__Action item__
Only the lines that include "magnification" should be copied from the data below.

__Given information__

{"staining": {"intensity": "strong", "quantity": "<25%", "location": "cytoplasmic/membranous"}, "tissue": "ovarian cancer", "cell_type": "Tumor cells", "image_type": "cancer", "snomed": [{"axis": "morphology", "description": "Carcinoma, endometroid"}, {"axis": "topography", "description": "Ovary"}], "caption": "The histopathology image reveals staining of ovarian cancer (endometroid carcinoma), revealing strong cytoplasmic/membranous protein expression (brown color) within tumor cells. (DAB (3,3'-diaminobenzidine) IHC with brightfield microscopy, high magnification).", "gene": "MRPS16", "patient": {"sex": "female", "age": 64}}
* * *
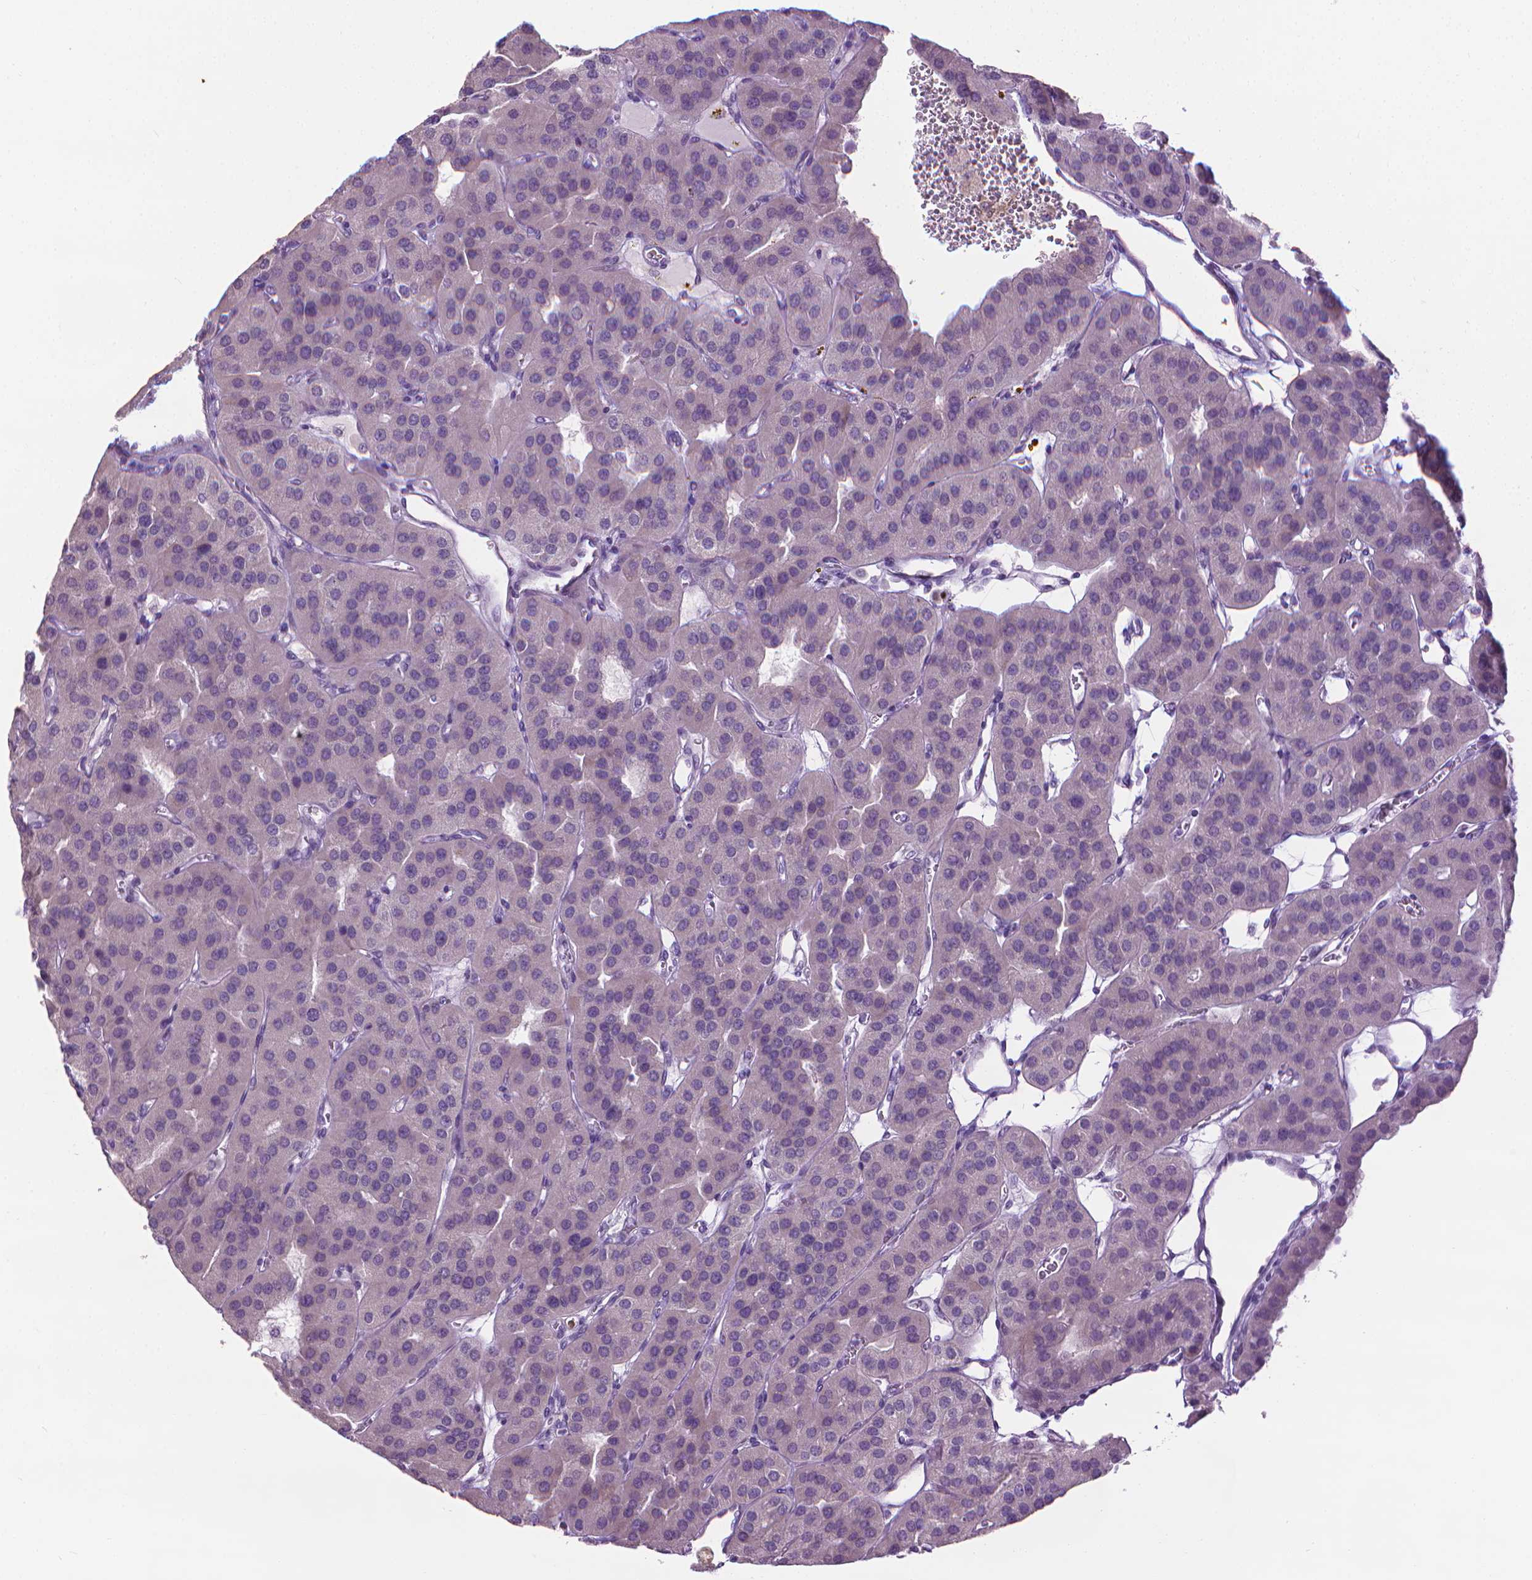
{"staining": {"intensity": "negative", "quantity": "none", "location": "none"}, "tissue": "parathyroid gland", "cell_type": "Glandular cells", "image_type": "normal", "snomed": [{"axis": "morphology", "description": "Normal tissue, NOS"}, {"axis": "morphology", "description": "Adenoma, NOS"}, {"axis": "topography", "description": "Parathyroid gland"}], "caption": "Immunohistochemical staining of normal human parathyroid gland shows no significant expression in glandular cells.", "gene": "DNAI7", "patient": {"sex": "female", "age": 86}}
* * *
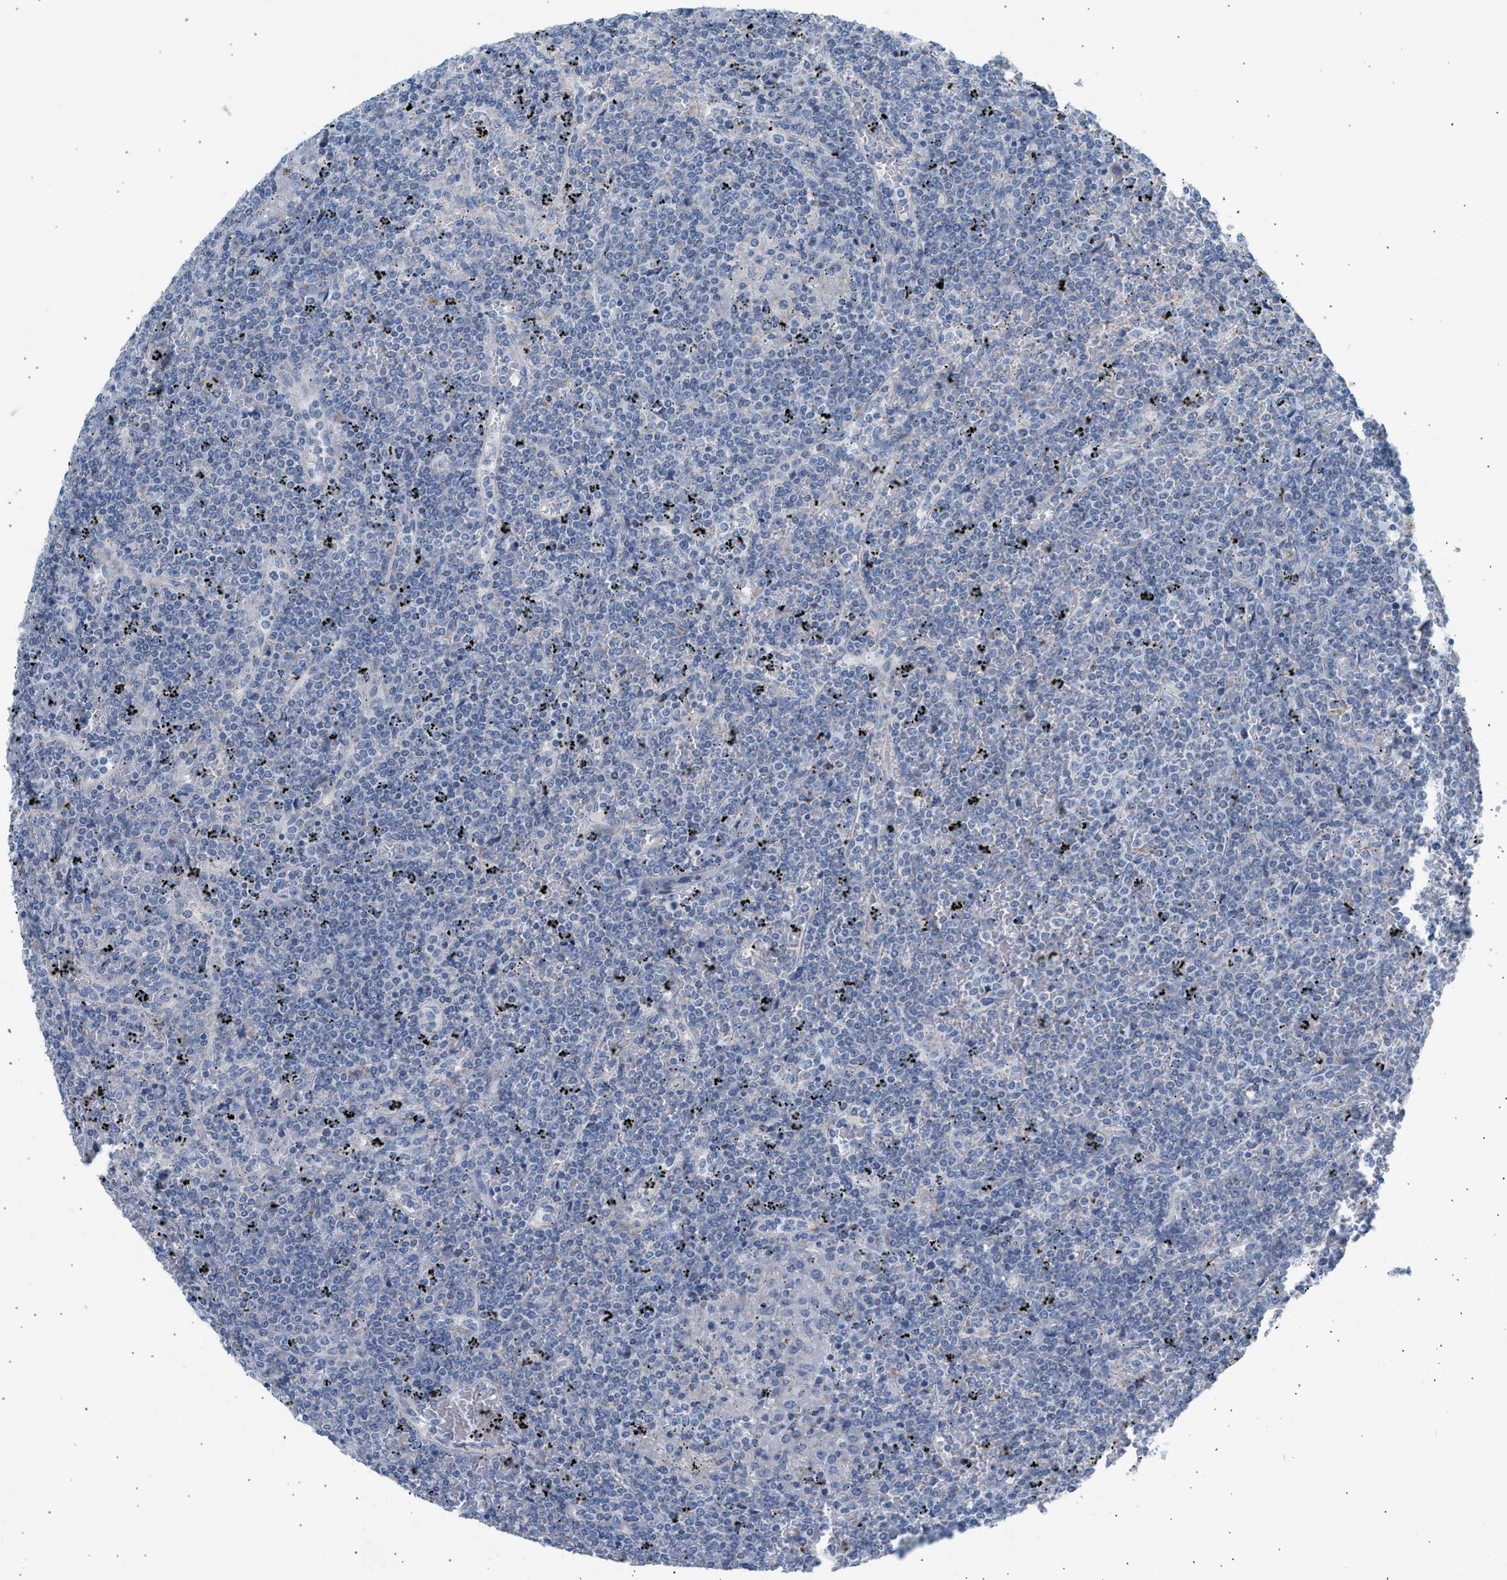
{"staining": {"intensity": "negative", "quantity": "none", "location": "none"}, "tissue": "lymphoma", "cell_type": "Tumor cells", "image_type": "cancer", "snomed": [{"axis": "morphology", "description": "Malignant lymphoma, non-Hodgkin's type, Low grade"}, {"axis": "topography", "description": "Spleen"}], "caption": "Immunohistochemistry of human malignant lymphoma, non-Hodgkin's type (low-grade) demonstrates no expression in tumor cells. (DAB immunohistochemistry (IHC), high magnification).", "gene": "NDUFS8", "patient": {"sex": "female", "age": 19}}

__Output of the exercise__
{"staining": {"intensity": "strong", "quantity": "<25%", "location": "cytoplasmic/membranous"}, "tissue": "ovarian cancer", "cell_type": "Tumor cells", "image_type": "cancer", "snomed": [{"axis": "morphology", "description": "Carcinoma, endometroid"}, {"axis": "topography", "description": "Ovary"}], "caption": "The histopathology image reveals staining of ovarian cancer (endometroid carcinoma), revealing strong cytoplasmic/membranous protein expression (brown color) within tumor cells. (DAB (3,3'-diaminobenzidine) IHC with brightfield microscopy, high magnification).", "gene": "MRPS16", "patient": {"sex": "female", "age": 64}}
{"staining": {"intensity": "negative", "quantity": "none", "location": "none"}, "tissue": "lymphoma", "cell_type": "Tumor cells", "image_type": "cancer", "snomed": [{"axis": "morphology", "description": "Malignant lymphoma, non-Hodgkin's type, Low grade"}, {"axis": "topography", "description": "Spleen"}], "caption": "Immunohistochemistry of human malignant lymphoma, non-Hodgkin's type (low-grade) demonstrates no expression in tumor cells. (DAB immunohistochemistry (IHC), high magnification).", "gene": "NDUFS8", "patient": {"sex": "female", "age": 19}}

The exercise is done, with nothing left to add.